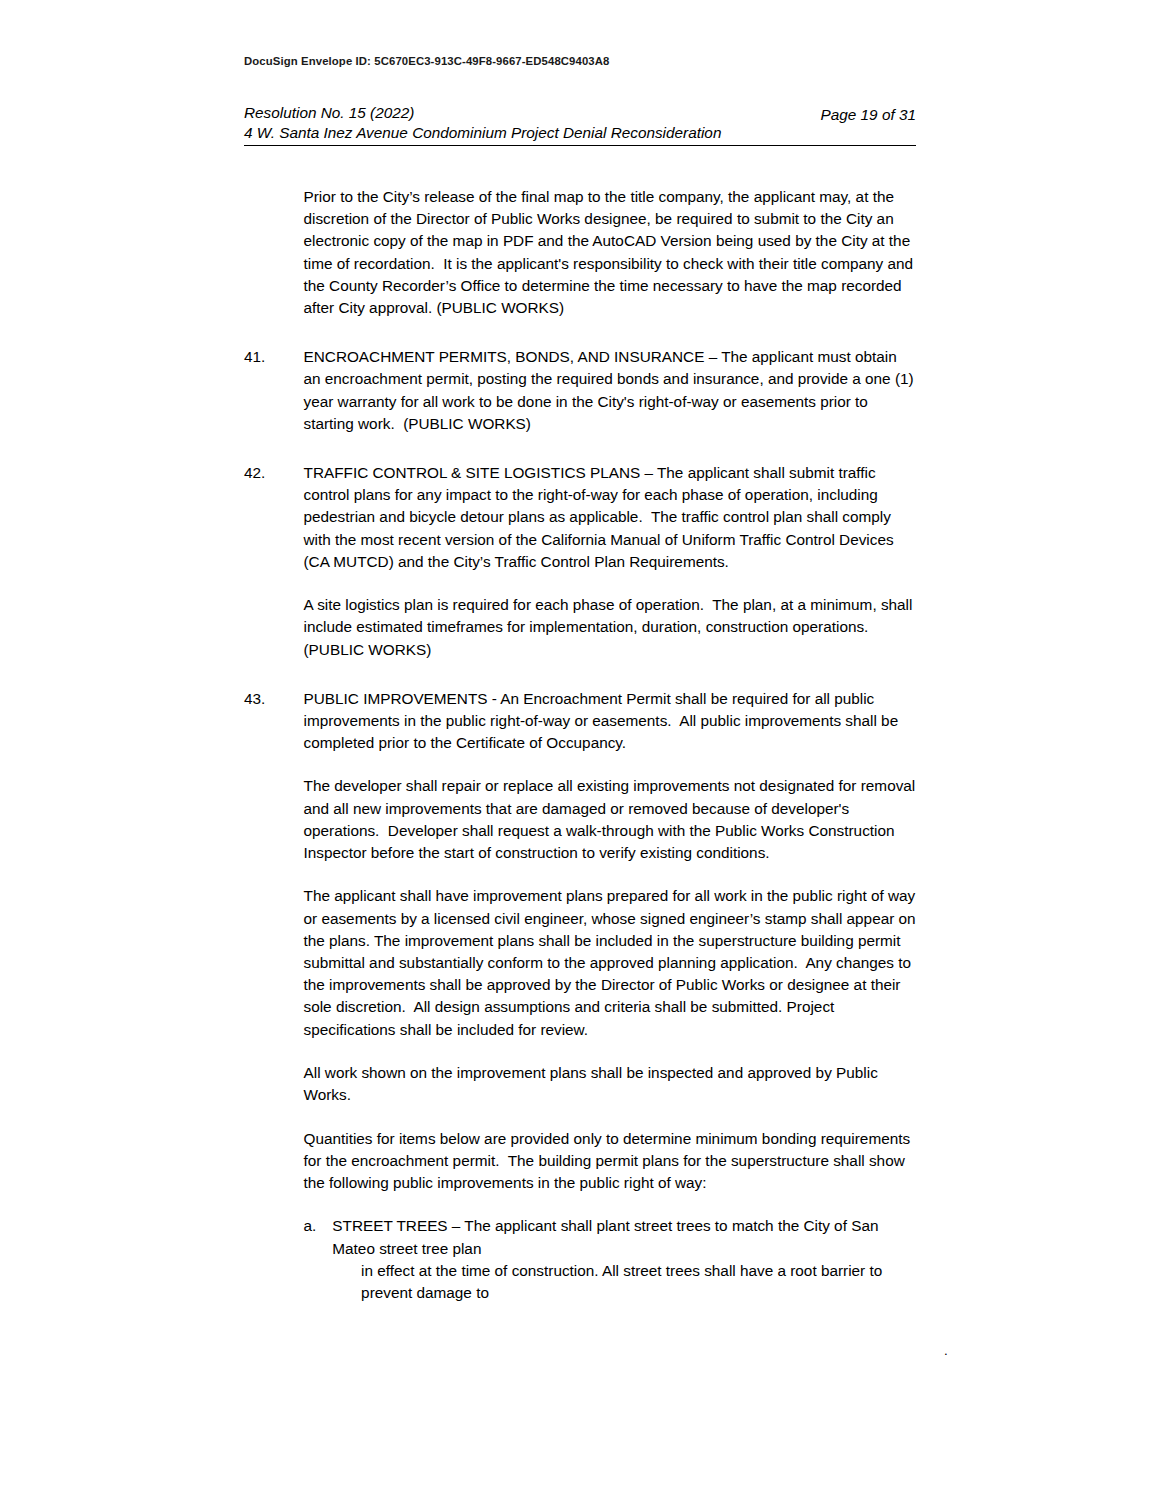DocuSign Envelope ID: 5C670EC3-913C-49F8-9667-ED548C9403A8
Resolution No. 15 (2022)
4 W. Santa Inez Avenue Condominium Project Denial Reconsideration
Page 19 of 31
Prior to the City’s release of the final map to the title company, the applicant may, at the discretion of the Director of Public Works designee, be required to submit to the City an electronic copy of the map in PDF and the AutoCAD Version being used by the City at the time of recordation. It is the applicant's responsibility to check with their title company and the County Recorder’s Office to determine the time necessary to have the map recorded after City approval. (PUBLIC WORKS)
41.
ENCROACHMENT PERMITS, BONDS, AND INSURANCE – The applicant must obtain an encroachment permit, posting the required bonds and insurance, and provide a one (1) year warranty for all work to be done in the City's right-of-way or easements prior to starting work. (PUBLIC WORKS)
42.
TRAFFIC CONTROL & SITE LOGISTICS PLANS – The applicant shall submit traffic control plans for any impact to the right-of-way for each phase of operation, including pedestrian and bicycle detour plans as applicable. The traffic control plan shall comply with the most recent version of the California Manual of Uniform Traffic Control Devices (CA MUTCD) and the City’s Traffic Control Plan Requirements.
A site logistics plan is required for each phase of operation. The plan, at a minimum, shall include estimated timeframes for implementation, duration, construction operations. (PUBLIC WORKS)
43.
PUBLIC IMPROVEMENTS - An Encroachment Permit shall be required for all public improvements in the public right-of-way or easements. All public improvements shall be completed prior to the Certificate of Occupancy.
The developer shall repair or replace all existing improvements not designated for removal and all new improvements that are damaged or removed because of developer's operations. Developer shall request a walk-through with the Public Works Construction Inspector before the start of construction to verify existing conditions.
The applicant shall have improvement plans prepared for all work in the public right of way or easements by a licensed civil engineer, whose signed engineer’s stamp shall appear on the plans. The improvement plans shall be included in the superstructure building permit submittal and substantially conform to the approved planning application. Any changes to the improvements shall be approved by the Director of Public Works or designee at their sole discretion. All design assumptions and criteria shall be submitted. Project specifications shall be included for review.
All work shown on the improvement plans shall be inspected and approved by Public Works.
Quantities for items below are provided only to determine minimum bonding requirements for the encroachment permit. The building permit plans for the superstructure shall show the following public improvements in the public right of way:
a. STREET TREES – The applicant shall plant street trees to match the City of San Mateo street tree plan in effect at the time of construction. All street trees shall have a root barrier to prevent damage to
.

● ● ● ● ●

Your goal ->
Using the records above, restate word for word the lines from the one with "Prior to the City’s" through the one with "PUBLIC IMPROVEMENTS - An", both included.

Exercise output ->
Prior to the City’s release of the final map to the title company, the applicant may, at the discretion of the Director of Public Works designee, be required to submit to the City an electronic copy of the map in PDF and the AutoCAD Version being used by the City at the time of recordation. It is the applicant's responsibility to check with their title company and the County Recorder’s Office to determine the time necessary to have the map recorded after City approval. (PUBLIC WORKS)
41.
ENCROACHMENT PERMITS, BONDS, AND INSURANCE – The applicant must obtain an encroachment permit, posting the required bonds and insurance, and provide a one (1) year warranty for all work to be done in the City's right-of-way or easements prior to starting work. (PUBLIC WORKS)
42.
TRAFFIC CONTROL & SITE LOGISTICS PLANS – The applicant shall submit traffic control plans for any impact to the right-of-way for each phase of operation, including pedestrian and bicycle detour plans as applicable. The traffic control plan shall comply with the most recent version of the California Manual of Uniform Traffic Control Devices (CA MUTCD) and the City’s Traffic Control Plan Requirements.
A site logistics plan is required for each phase of operation. The plan, at a minimum, shall include estimated timeframes for implementation, duration, construction operations. (PUBLIC WORKS)
43.
PUBLIC IMPROVEMENTS - An Encroachment Permit shall be required for all public improvements in the public right-of-way or easements. All public improvements shall be completed prior to the Certificate of Occupancy.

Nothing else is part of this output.